# [Required work]
Copy every line of the entries that has the string "letů" in it.

☆ ☆ ☆

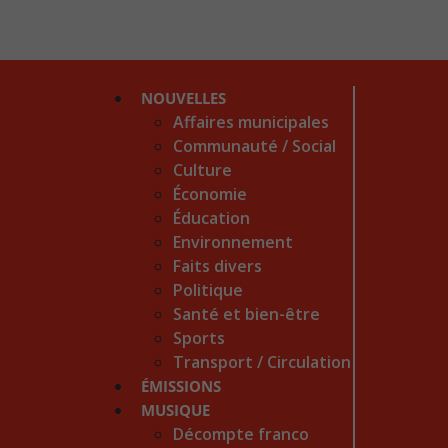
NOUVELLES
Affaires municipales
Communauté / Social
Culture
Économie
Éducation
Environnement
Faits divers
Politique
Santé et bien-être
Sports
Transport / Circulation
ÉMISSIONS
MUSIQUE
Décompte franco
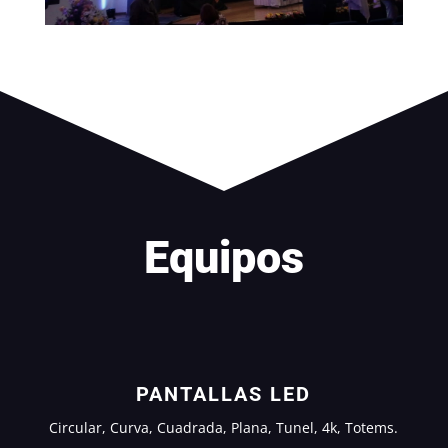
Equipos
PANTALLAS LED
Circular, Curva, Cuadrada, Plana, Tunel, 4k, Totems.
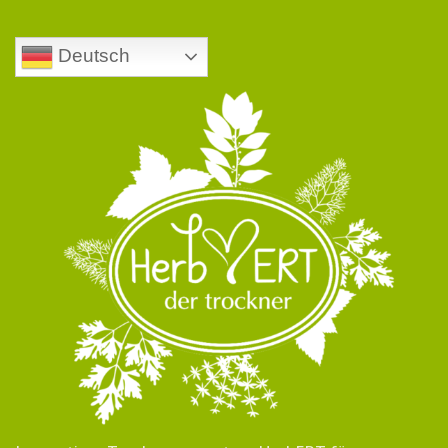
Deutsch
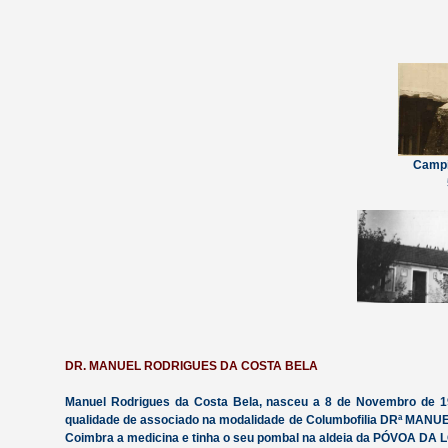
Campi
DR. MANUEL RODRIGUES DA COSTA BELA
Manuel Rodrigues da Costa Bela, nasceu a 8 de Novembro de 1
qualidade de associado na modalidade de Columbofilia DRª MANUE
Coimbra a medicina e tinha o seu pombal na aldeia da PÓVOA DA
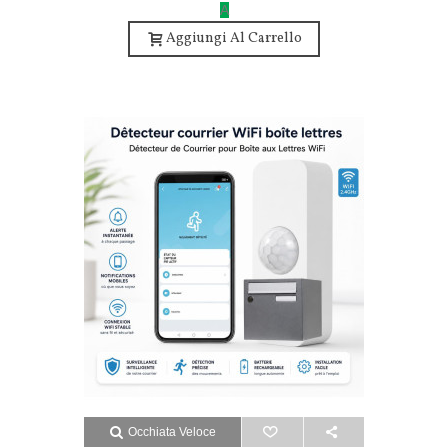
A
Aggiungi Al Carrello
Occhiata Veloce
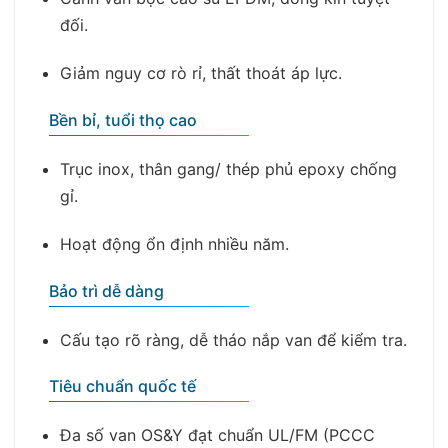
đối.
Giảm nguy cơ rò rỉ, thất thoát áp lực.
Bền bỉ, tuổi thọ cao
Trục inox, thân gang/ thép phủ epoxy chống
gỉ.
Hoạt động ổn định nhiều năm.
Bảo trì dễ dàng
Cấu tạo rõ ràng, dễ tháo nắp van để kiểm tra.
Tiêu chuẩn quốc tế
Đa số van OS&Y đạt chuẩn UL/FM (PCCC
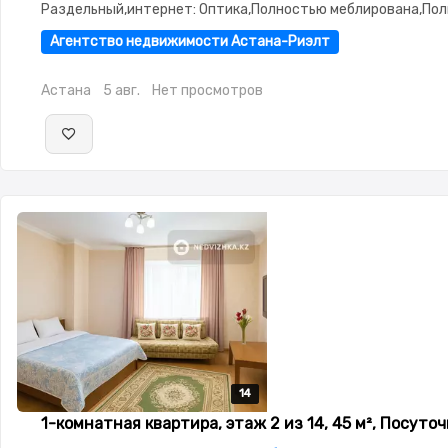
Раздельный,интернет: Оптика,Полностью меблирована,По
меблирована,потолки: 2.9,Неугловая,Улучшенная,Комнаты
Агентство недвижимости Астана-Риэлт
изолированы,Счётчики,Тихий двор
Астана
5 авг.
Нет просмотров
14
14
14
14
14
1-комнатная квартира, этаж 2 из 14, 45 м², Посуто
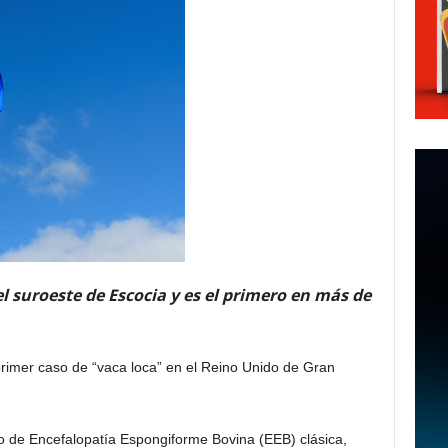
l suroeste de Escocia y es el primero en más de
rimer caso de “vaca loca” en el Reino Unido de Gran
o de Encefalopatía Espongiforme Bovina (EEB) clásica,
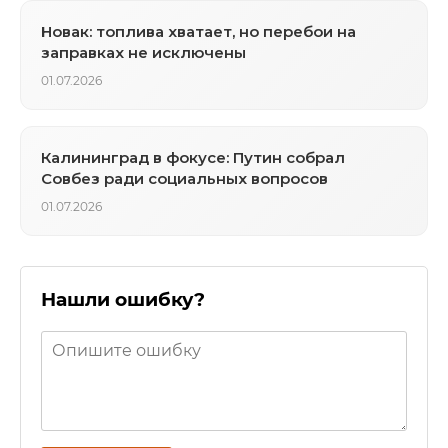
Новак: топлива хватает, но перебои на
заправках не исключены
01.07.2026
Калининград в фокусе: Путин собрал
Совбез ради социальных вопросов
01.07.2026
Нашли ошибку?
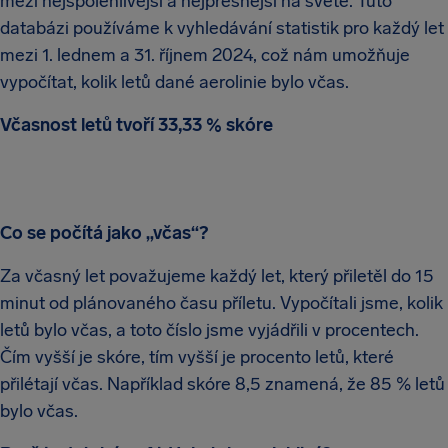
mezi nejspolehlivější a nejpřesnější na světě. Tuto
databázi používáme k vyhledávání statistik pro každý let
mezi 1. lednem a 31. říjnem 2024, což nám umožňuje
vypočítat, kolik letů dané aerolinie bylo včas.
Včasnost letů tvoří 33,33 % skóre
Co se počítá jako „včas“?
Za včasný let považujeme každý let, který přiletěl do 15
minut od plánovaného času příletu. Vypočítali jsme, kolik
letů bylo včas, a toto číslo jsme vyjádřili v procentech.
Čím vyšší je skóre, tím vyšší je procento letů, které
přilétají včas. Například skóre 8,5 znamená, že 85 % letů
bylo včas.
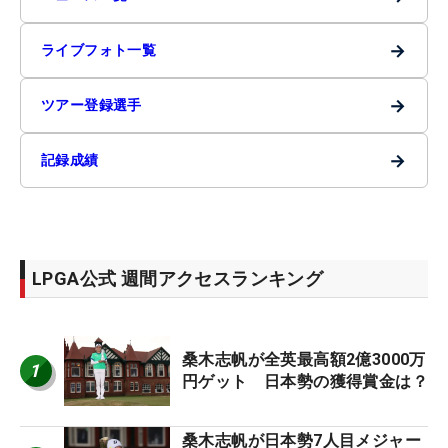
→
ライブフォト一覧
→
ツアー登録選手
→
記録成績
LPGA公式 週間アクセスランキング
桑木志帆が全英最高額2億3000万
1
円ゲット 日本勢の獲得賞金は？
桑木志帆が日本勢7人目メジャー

☆ ☆ ☆

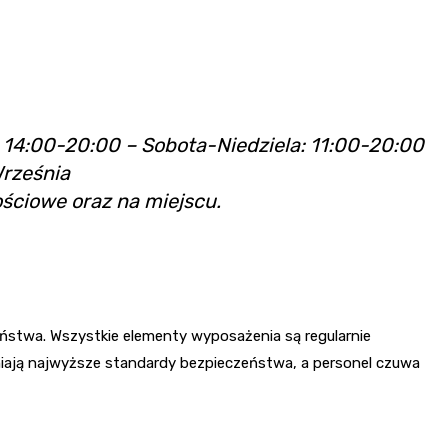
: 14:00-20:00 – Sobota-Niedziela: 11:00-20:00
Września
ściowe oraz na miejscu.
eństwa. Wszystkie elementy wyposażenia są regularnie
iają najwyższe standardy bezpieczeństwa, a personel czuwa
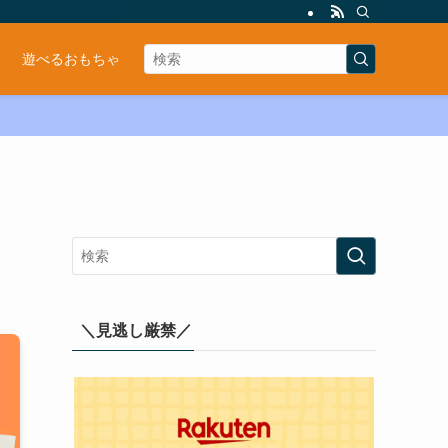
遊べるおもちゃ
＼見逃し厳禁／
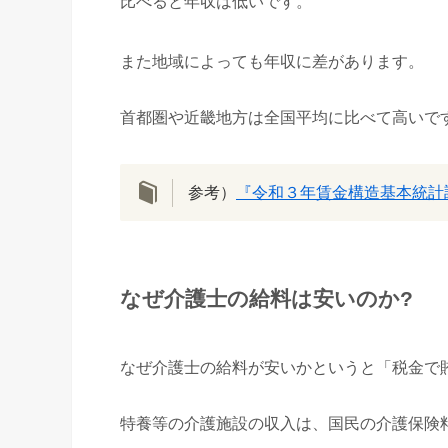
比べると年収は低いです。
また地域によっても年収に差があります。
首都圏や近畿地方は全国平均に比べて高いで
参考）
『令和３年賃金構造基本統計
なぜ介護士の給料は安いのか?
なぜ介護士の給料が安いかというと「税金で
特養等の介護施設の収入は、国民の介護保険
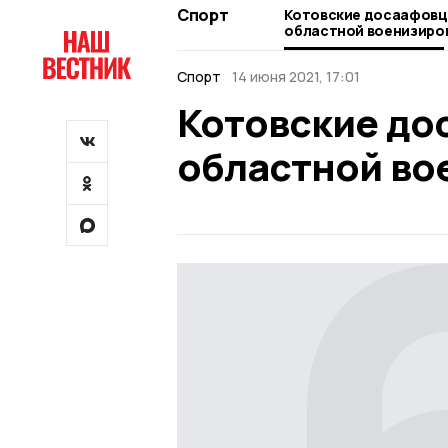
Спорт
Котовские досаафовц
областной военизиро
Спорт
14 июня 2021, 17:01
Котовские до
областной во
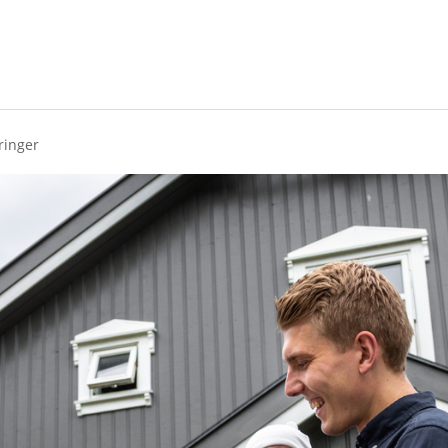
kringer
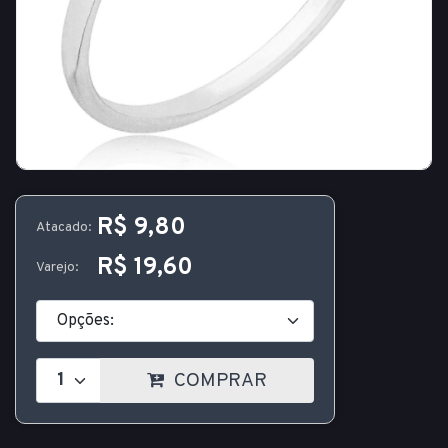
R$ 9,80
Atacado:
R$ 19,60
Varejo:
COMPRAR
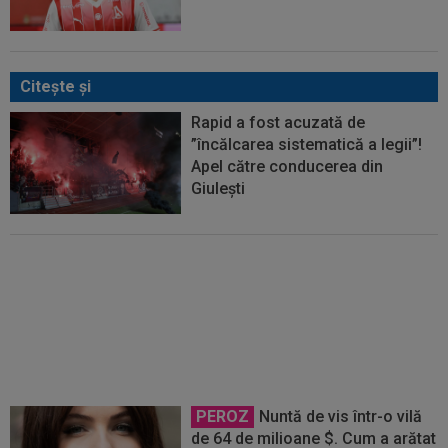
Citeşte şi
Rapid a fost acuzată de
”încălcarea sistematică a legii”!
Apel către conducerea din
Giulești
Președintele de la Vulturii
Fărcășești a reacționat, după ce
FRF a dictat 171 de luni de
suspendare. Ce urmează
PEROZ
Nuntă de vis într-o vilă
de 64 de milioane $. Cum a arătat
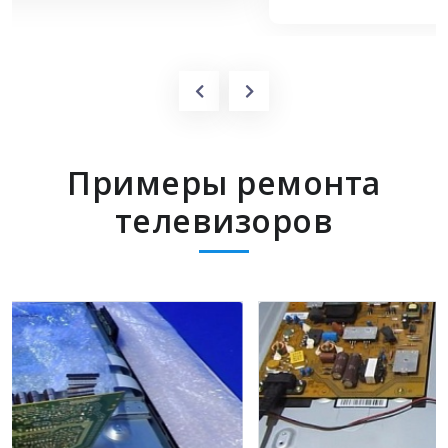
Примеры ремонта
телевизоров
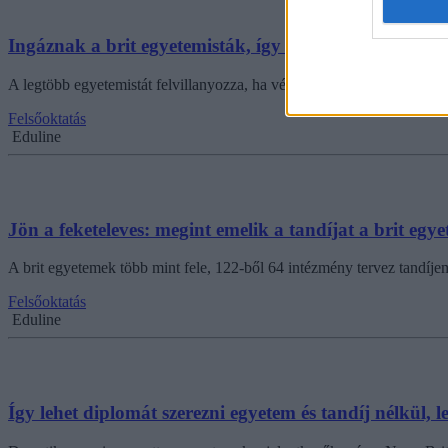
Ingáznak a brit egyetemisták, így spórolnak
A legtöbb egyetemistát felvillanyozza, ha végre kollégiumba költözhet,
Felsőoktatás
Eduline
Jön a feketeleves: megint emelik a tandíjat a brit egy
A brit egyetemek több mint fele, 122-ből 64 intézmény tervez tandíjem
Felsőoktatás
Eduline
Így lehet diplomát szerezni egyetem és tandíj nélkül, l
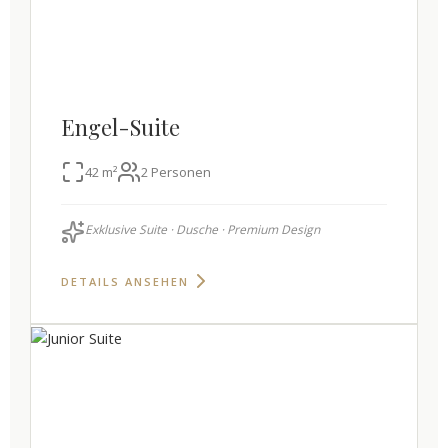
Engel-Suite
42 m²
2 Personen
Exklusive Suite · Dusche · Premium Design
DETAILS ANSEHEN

☆ ☆ ☆

# [Exercise output]
vypočítat, kolik letů dané aerolinie bylo včas.
Včasnost letů tvoří 33,33 % skóre
letů bylo včas, a toto číslo jsme vyjádřili v procentech.
Čím vyšší je skóre, tím vyšší je procento letů, které
přilétají včas. Například skóre 8,5 znamená, že 85 % letů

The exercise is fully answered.